# Ideas about "uncurbing an ECO wheel



## H3LLON3ARTH (Dec 16, 2011)

I hate to say but your sol there guy I don't think anything but buying a new rim will fix that problem.

Sent From My Galaxy Note 3.
Which is bigger than my hand.


----------



## XtremeRevolution (Jan 19, 2012)

This is one of the reasons I'm going with a 235 wide tire as soon as I can justify it. 

That said, you're out of luck like Chris said. The Eco wheels are actually forged alloy, not cast. In addition, they are polished, not chromed. The only way to fix that will be to sand them down as best you can, then polish them again, then clear coat them again, then polish the clear coat as well. It would be a significant endeavor that would convince you in short order that the purchase of a used/refurbished wheel is your best bet. 

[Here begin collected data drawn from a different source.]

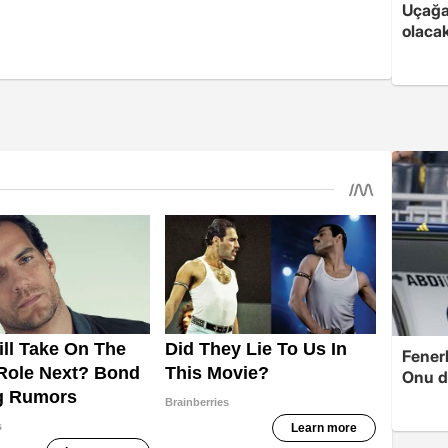
Uçağa 
olaca
Fenerb
Onu d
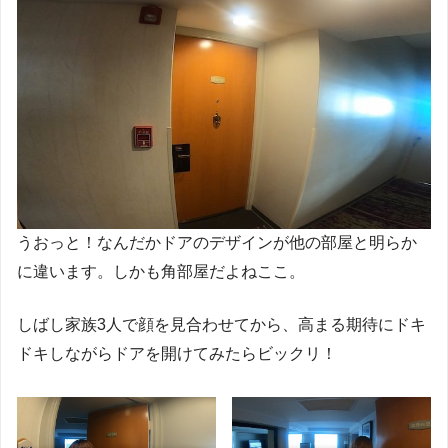
うおっと！なんだかドアのデザインが他の部屋と明らか
に違います。しかも角部屋だよねここ。
しばし家族3人で顔を見合わせてから、高まる期待にドキ
ドキしながらドアを開けてみたらビックリ！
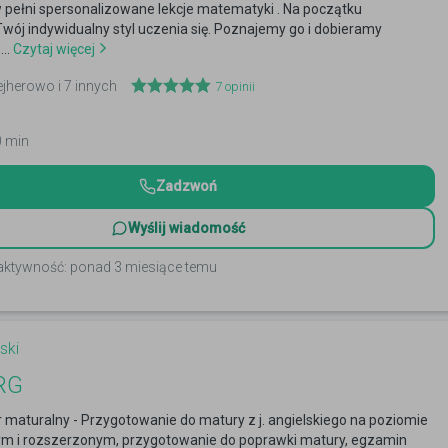
 pełni spersonalizowane lekcje matematyki . Na początku
ój indywidualny styl uczenia się. Poznajemy go i dobieramy
..
Czytaj więcej
ejherowo i 7 innych
7
opinii
0 min
Zadzwoń
Wyślij wiadomość
 aktywność: ponad 3 miesiące temu
ski
RG
maturalny - Przygotowanie do matury z j. angielskiego na poziomie
 i rozszerzonym, przygotowanie do poprawki matury, egzamin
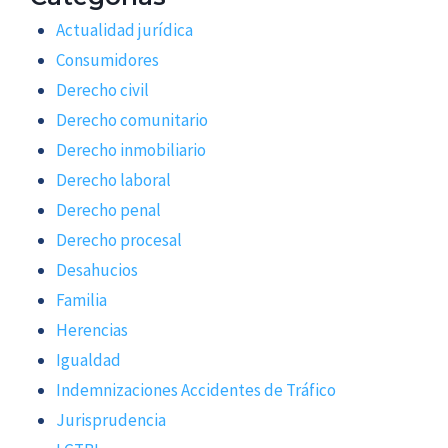
Actualidad jurídica
Consumidores
Derecho civil
Derecho comunitario
Derecho inmobiliario
Derecho laboral
Derecho penal
Derecho procesal
Desahucios
Familia
Herencias
Igualdad
Indemnizaciones Accidentes de Tráfico
Jurisprudencia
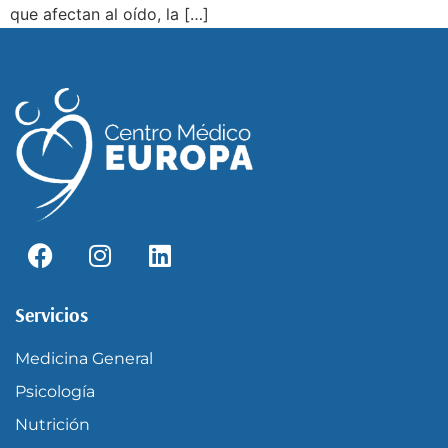
que afectan al oído, la […]
Servicios
Medicina General
Psicología
Nutrición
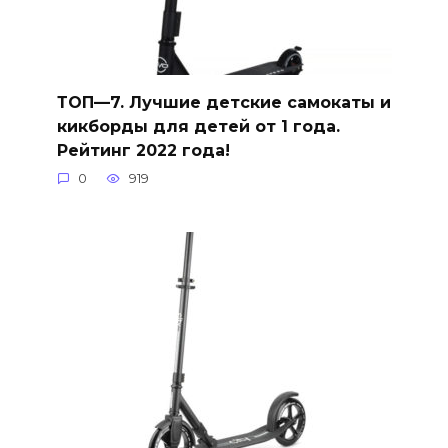
ТОП—7. Лучшие детские самокаты и
кикборды для детей от 1 года.
Рейтинг 2022 года!
0
919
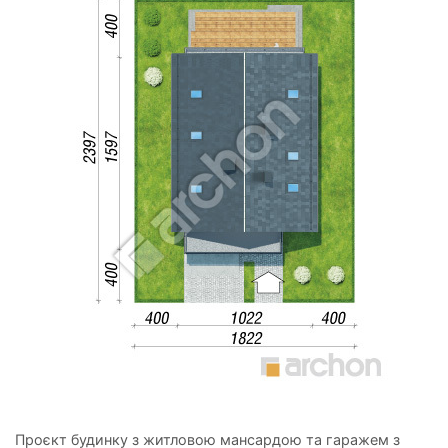
Проєкт будинку з житловою мансардою та гаражем з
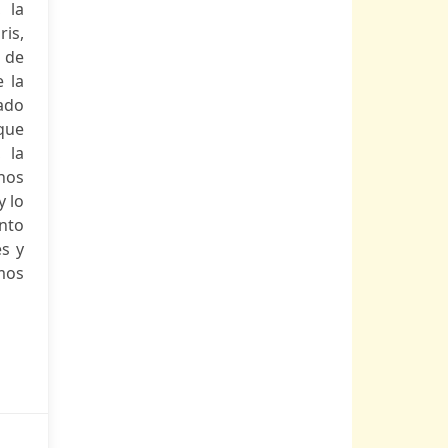
 la
ris,
a de
 la
tado
que
 la
 nos
y lo
ento
s y
mos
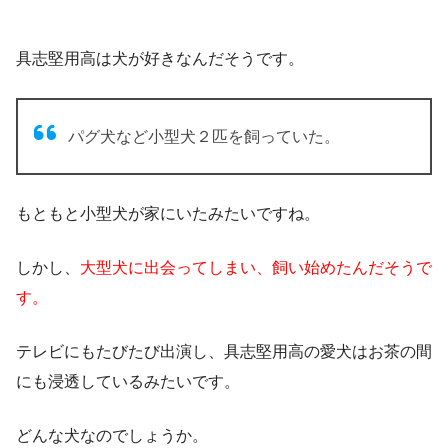
具志堅用高は犬が好きなんだそうです。
パグ犬など小型犬２匹を飼っていた。
もともと小型犬が家にいたみたいですね。
しかし、
大型犬に出会ってしまい、飼い始めたんだそうで
す。
テレビにもたびたび出演し、
具志堅用高の愛犬はお茶の間
にも浸透しているみたいです。
どんな犬なのでしょうか。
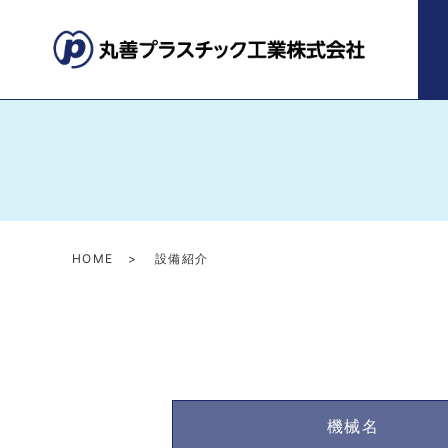
HOME
設備紹介
機械名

Keep the old one to throw a tire on to use as a spare if you want.


----------



## crystal red cruze (Apr 11, 2011)

Take it to a body shop if you can't paint & clear yourself. Probably cheaper than buying a new one. If it's bent , buy new!


----------



## newsguy99 (May 24, 2013)

I've got that on 3 of my 4 eco rims as well.. Curb Rash, is what most call it. I was told, by most that it costs too much to get fixed, but, you no longer have to worry about someone stealing them..


----------



## evo77 (Sep 5, 2011)

Call around to a few local wheel repair shops for a quote. Should cost between $100-$150 per wheel. Unless you can find used ones for cheaper.


----------



## XtremeRevolution (Jan 19, 2012)

Let's just say that when I got rear ended and the idiot who hit me and then ran away scraped up my rim, the body shop told me they would refinish the wheel and ended up determining that it was not possible, and ordered a refurbished (aka used and polished up) wheel instead.


----------



## brian v (Dec 25, 2011)

and since the crowd has not written this yet . Stop Curbing yer wheels Dawg !


----------



## Merc6 (Jun 8, 2013)

At least he didn't blame the misses. I guess dip is in the future till you figure something out. 


Sent from AutoGuide.com Free App


----------



## mikeeitup (Aug 27, 2013)

Plastidip for temporary. Or paint them a color


----------



## 2013LT (Jul 3, 2013)

Leave it.. builds character. However youve created a haven for corrosion in the winter


----------



## Patman (May 7, 2011)

Yesterday I went to a wheel shop in the area and he took a look at it and said he could "repair" it for @$50 He said he would go around the entire wheel and smooth it out and refinish it so that the areas that were damaged don't stand out and it all blends well together. Good thing I have a spare! Sunday night I can take the rear wheel off and replace with the "16 spare and move it to the front. and drop off the wheel at the shop. He said If I take it in early enough he should be able to get it done in a day. FWIW $50 repair is better than $300 for a used one. If it still looks "rough" I will consider replacement.


----------



## Merc6 (Jun 8, 2013)

Good to hear!


----------



## Robby (Mar 1, 2013)

I've seen some really gnarly wheels redone by the wheel shops and frankly, I usually cannot find the repair.

Hope you have similar results!

Rob


----------



## Patman (May 7, 2011)

When I take my wheel to the shop, I was planning on using my spare in the rear and putting the wheel in the rear in front where the curbed wheel is since the spare is 16" and the Eco wheels are 17". I don't know how the car would react with the 16 on a drive wheel. Granted I don't plan on driving it too much! Just in case that 1 day repair turns into more. Good idea, unnecessary?


----------



## H3LLON3ARTH (Dec 16, 2011)

Patman said:


> When I take my wheel to the shop, I was planning on using my spare in the rear and putting the wheel in the rear in front where the curbed wheel is since the spare is 16" and the Eco wheels are 17". I don't know how the car would react with the 16 on a drive wheel. Granted I don't plan on driving it too much! Just in case that 1 day repair turns into more. Good idea, unnecessary?


Depending on the size of the tire on the rim over a long period of time a different size rim can cause internal transmission problems.

Sent From My Galaxy Note 3.
Which is bigger than my hand.


----------